Respite from award shows good for fashion industry

By Hadley Freeman (China Daily)
Updated: 2008-01-17 07:24

Before we start, I would like to emphasize that I have nothing but sympathy for all the makeup artists, fashion stylists and hairdressers who are missing their moments in the sun through the cancellation of the Golden Globes awards - and possibly of next month's Oscars - due to the writers' strike.

As is the case in every battle, it is the innocent people who suffer; and no matter what the outcome of the strikes may be, I think we can guarantee that the big studios will survive comfortably.

The furore about the chaos the cancellations would wreak on Los Angeles, with one estimate suggesting it will cost the city at least $200 million if the Oscars are scrapped - has been echoed by fashion designers, claiming that their financial loss will be, if not on a par, at least relatively comparable, because these events are more effective than advertisements in terms of brand recognition.

Valentino has said that getting one of his dresses on a winner, as he did with Julia Roberts in 2001, is worth $25 million in sales, while Chanel has said that dressing Nicole Kidman in 2002 was worth $10 million in sales in the United States alone.

Good for fashion

Nonetheless, I cannot help but feel that a year's respite from the annual red carpet hoo-hah would do the fashion industry some good in the long term.

Yes, pictures of Jessica Random wearing Dior Couture might shift some eye shadows. But this assumed importance of celebrity has been taken to such extremes in the fashion world that the shows now seem to be more about the designer showing off which actresses and pop stars - and offspring thereof - they can get in the front row than the clothes on the runway.

Certainly it is not hard to feel that way when a show is held up for two hours because front-row guest Beyonce is running late, as Marc Jacobs recently did, or when John Galliano delayed his show by an hour for the arrival of celebrity stylist Rachel Zoe.

When designers start to value celebrities over actual customers, the clothes become more expensive, more impractical and seemingly more irrelevant than ever, as is increasingly the situation.

Once fashion did seem to reflect the changing lives of modern women, as with Dior's New Look of the 1940s, or the shoulder-padded power suits of the 1980s.
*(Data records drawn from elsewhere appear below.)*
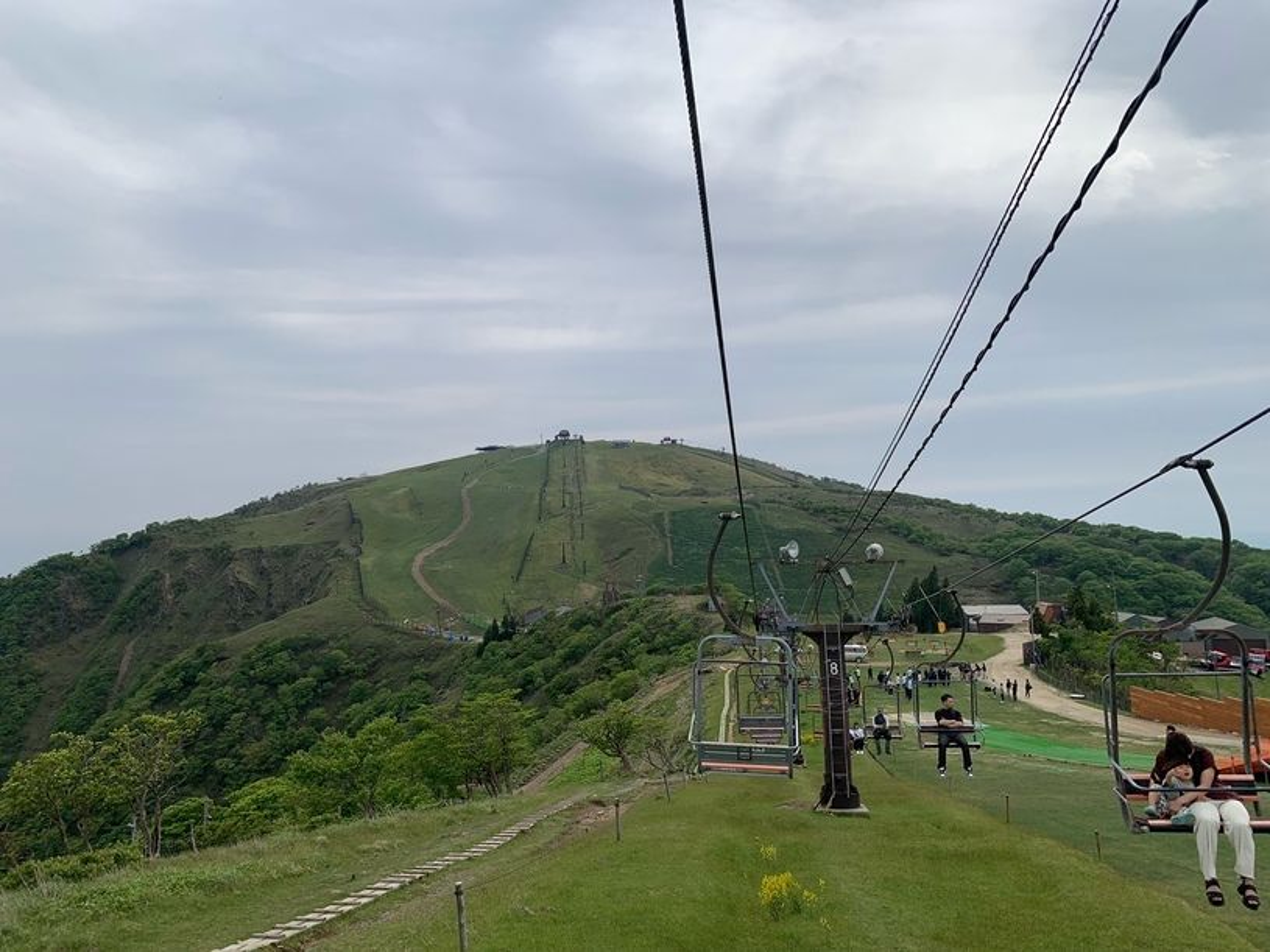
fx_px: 954
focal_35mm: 26
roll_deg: +1.2
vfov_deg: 53.1
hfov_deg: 67.3
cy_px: 476
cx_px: 635
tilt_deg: +4.9
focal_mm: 4.25
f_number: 1.8
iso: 25
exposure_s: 1/4464
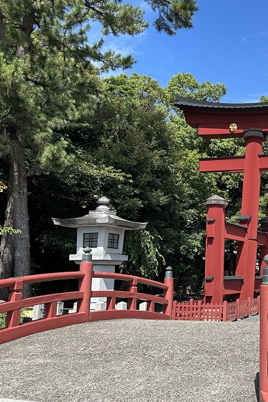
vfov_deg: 50.7
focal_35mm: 38
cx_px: 272
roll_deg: -0.1
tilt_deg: +9.0
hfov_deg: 32.1
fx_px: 424
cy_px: 197
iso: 50
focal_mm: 5.7
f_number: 1.5
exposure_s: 1/2165
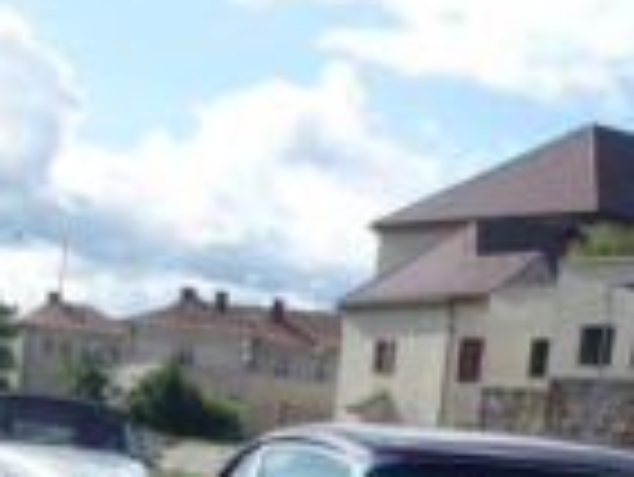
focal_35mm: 85
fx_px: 1558
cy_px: 524
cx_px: -112
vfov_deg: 16.8
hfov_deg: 21.5
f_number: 4
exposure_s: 1/800
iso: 100
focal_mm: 4.3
Now it often feels as if designers are tailoring their collections to pander to celebrity stylists and the paparazzi - which would at least explain the continuing popularity on the catwalks of crippling stilettos, minuscule dresses and other clothes designed for lifestyles based on maximum photo opportunities and minimal body fat.

Next week will be an interesting case in point, with the autumn/winter couture shows taking place in Paris - an occasion when the fashion world kowtows to celebrity with more obsequiousness than at any other time of the year.

Because these shows happen in the middle of the award season, designers overtly cater to the paparazzi- seeking celebrity, in the hope that the dresses will be ripped straight off the catwalk and on to some actress's back for the Vanity Fair Oscars party.

Of course, we are talking couture so even if the Oscars are cancelled, designers are never going to make strictly practical clothes. But just as there is a certain kind of "Oscar acting", so there is a kind of "Oscar fashion". If the diminution of the awards ceremony means the abolition of both these things, surely that is no bad thing.

And surely it can only be to the good for the fashion world to be reminded, for at least one year, that celebrity endorsement is not the only happy ending.